(Stored items from a collection)
## Start
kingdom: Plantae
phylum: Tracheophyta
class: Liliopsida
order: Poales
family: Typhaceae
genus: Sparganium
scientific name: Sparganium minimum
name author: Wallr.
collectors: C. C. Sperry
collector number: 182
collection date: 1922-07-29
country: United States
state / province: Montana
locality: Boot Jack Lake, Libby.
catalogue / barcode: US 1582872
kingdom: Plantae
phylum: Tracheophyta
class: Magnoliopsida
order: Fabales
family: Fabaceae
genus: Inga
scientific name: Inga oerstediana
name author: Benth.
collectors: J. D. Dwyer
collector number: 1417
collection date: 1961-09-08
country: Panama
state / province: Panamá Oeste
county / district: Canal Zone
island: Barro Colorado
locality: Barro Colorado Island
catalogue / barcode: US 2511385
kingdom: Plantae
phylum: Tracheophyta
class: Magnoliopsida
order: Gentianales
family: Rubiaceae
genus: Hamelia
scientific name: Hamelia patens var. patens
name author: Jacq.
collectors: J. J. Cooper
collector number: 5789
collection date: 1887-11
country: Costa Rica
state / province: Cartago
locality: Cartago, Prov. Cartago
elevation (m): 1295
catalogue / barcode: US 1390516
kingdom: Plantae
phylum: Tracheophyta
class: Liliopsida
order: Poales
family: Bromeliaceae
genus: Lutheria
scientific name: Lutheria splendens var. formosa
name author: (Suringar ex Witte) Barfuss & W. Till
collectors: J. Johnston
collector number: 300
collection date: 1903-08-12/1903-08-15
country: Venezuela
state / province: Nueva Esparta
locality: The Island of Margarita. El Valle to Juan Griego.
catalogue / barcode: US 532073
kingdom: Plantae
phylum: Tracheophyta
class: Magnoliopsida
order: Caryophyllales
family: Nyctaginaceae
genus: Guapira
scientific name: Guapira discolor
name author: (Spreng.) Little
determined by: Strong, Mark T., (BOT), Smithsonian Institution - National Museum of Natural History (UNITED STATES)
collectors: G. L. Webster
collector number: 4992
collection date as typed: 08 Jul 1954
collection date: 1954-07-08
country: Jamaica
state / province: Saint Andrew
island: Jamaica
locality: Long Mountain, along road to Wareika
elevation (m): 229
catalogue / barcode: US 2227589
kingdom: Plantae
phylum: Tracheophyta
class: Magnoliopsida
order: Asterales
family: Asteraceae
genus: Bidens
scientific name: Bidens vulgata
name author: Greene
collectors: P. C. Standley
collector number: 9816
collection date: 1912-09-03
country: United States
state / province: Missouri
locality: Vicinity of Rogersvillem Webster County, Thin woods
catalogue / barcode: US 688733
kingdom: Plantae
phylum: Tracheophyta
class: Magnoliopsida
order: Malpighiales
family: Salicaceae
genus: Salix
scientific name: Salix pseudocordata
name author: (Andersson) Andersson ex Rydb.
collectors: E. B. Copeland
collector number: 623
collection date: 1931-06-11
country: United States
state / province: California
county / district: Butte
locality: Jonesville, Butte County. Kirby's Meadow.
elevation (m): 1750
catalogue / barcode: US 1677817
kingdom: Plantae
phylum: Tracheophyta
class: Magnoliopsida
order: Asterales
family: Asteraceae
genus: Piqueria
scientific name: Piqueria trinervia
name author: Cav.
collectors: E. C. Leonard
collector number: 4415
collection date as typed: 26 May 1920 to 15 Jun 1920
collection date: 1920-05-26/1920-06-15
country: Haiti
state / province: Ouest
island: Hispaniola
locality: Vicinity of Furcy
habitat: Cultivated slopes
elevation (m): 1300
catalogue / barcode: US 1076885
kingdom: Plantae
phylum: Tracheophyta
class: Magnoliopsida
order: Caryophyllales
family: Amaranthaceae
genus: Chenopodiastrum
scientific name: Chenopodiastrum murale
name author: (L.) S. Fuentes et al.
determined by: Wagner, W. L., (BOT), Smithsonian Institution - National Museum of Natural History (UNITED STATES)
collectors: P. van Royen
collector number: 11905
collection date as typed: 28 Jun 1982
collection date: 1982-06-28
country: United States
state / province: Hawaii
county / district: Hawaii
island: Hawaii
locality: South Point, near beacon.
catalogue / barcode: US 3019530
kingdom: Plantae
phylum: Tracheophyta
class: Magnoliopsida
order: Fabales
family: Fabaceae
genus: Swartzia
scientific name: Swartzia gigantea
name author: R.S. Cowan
## End
> [BRIEF]:
Retype all of the rows above line for line, matching every character.

> [THE ANSWER]:
kingdom: Plantae
phylum: Tracheophyta
class: Liliopsida
order: Poales
family: Typhaceae
genus: Sparganium
scientific name: Sparganium minimum
name author: Wallr.
collectors: C. C. Sperry
collector number: 182
collection date: 1922-07-29
country: United States
state / province: Montana
locality: Boot Jack Lake, Libby.
catalogue / barcode: US 1582872
kingdom: Plantae
phylum: Tracheophyta
class: Magnoliopsida
order: Fabales
family: Fabaceae
genus: Inga
scientific name: Inga oerstediana
name author: Benth.
collectors: J. D. Dwyer
collector number: 1417
collection date: 1961-09-08
country: Panama
state / province: Panamá Oeste
county / district: Canal Zone
island: Barro Colorado
locality: Barro Colorado Island
catalogue / barcode: US 2511385
kingdom: Plantae
phylum: Tracheophyta
class: Magnoliopsida
order: Gentianales
family: Rubiaceae
genus: Hamelia
scientific name: Hamelia patens var. patens
name author: Jacq.
collectors: J. J. Cooper
collector number: 5789
collection date: 1887-11
country: Costa Rica
state / province: Cartago
locality: Cartago, Prov. Cartago
elevation (m): 1295
catalogue / barcode: US 1390516
kingdom: Plantae
phylum: Tracheophyta
class: Liliopsida
order: Poales
family: Bromeliaceae
genus: Lutheria
scientific name: Lutheria splendens var. formosa
name author: (Suringar ex Witte) Barfuss & W. Till
collectors: J. Johnston
collector number: 300
collection date: 1903-08-12/1903-08-15
country: Venezuela
state / province: Nueva Esparta
locality: The Island of Margarita. El Valle to Juan Griego.
catalogue / barcode: US 532073
kingdom: Plantae
phylum: Tracheophyta
class: Magnoliopsida
order: Caryophyllales
family: Nyctaginaceae
genus: Guapira
scientific name: Guapira discolor
name author: (Spreng.) Little
determined by: Strong, Mark T., (BOT), Smithsonian Institution - National Museum of Natural History (UNITED STATES)
collectors: G. L. Webster
collector number: 4992
collection date as typed: 08 Jul 1954
collection date: 1954-07-08
country: Jamaica
state / province: Saint Andrew
island: Jamaica
locality: Long Mountain, along road to Wareika
elevation (m): 229
catalogue / barcode: US 2227589
kingdom: Plantae
phylum: Tracheophyta
class: Magnoliopsida
order: Asterales
family: Asteraceae
genus: Bidens
scientific name: Bidens vulgata
name author: Greene
collectors: P. C. Standley
collector number: 9816
collection date: 1912-09-03
country: United States
state / province: Missouri
locality: Vicinity of Rogersvillem Webster County, Thin woods
catalogue / barcode: US 688733
kingdom: Plantae
phylum: Tracheophyta
class: Magnoliopsida
order: Malpighiales
family: Salicaceae
genus: Salix
scientific name: Salix pseudocordata
name author: (Andersson) Andersson ex Rydb.
collectors: E. B. Copeland
collector number: 623
collection date: 1931-06-11
country: United States
state / province: California
county / district: Butte
locality: Jonesville, Butte County. Kirby's Meadow.
elevation (m): 1750
catalogue / barcode: US 1677817
kingdom: Plantae
phylum: Tracheophyta
class: Magnoliopsida
order: Asterales
family: Asteraceae
genus: Piqueria
scientific name: Piqueria trinervia
name author: Cav.
collectors: E. C. Leonard
collector number: 4415
collection date as typed: 26 May 1920 to 15 Jun 1920
collection date: 1920-05-26/1920-06-15
country: Haiti
state / province: Ouest
island: Hispaniola
locality: Vicinity of Furcy
habitat: Cultivated slopes
elevation (m): 1300
catalogue / barcode: US 1076885
kingdom: Plantae
phylum: Tracheophyta
class: Magnoliopsida
order: Caryophyllales
family: Amaranthaceae
genus: Chenopodiastrum
scientific name: Chenopodiastrum murale
name author: (L.) S. Fuentes et al.
determined by: Wagner, W. L., (BOT), Smithsonian Institution - National Museum of Natural History (UNITED STATES)
collectors: P. van Royen
collector number: 11905
collection date as typed: 28 Jun 1982
collection date: 1982-06-28
country: United States
state / province: Hawaii
county / district: Hawaii
island: Hawaii
locality: South Point, near beacon.
catalogue / barcode: US 3019530
kingdom: Plantae
phylum: Tracheophyta
class: Magnoliopsida
order: Fabales
family: Fabaceae
genus: Swartzia
scientific name: Swartzia gigantea
name author: R.S. Cowan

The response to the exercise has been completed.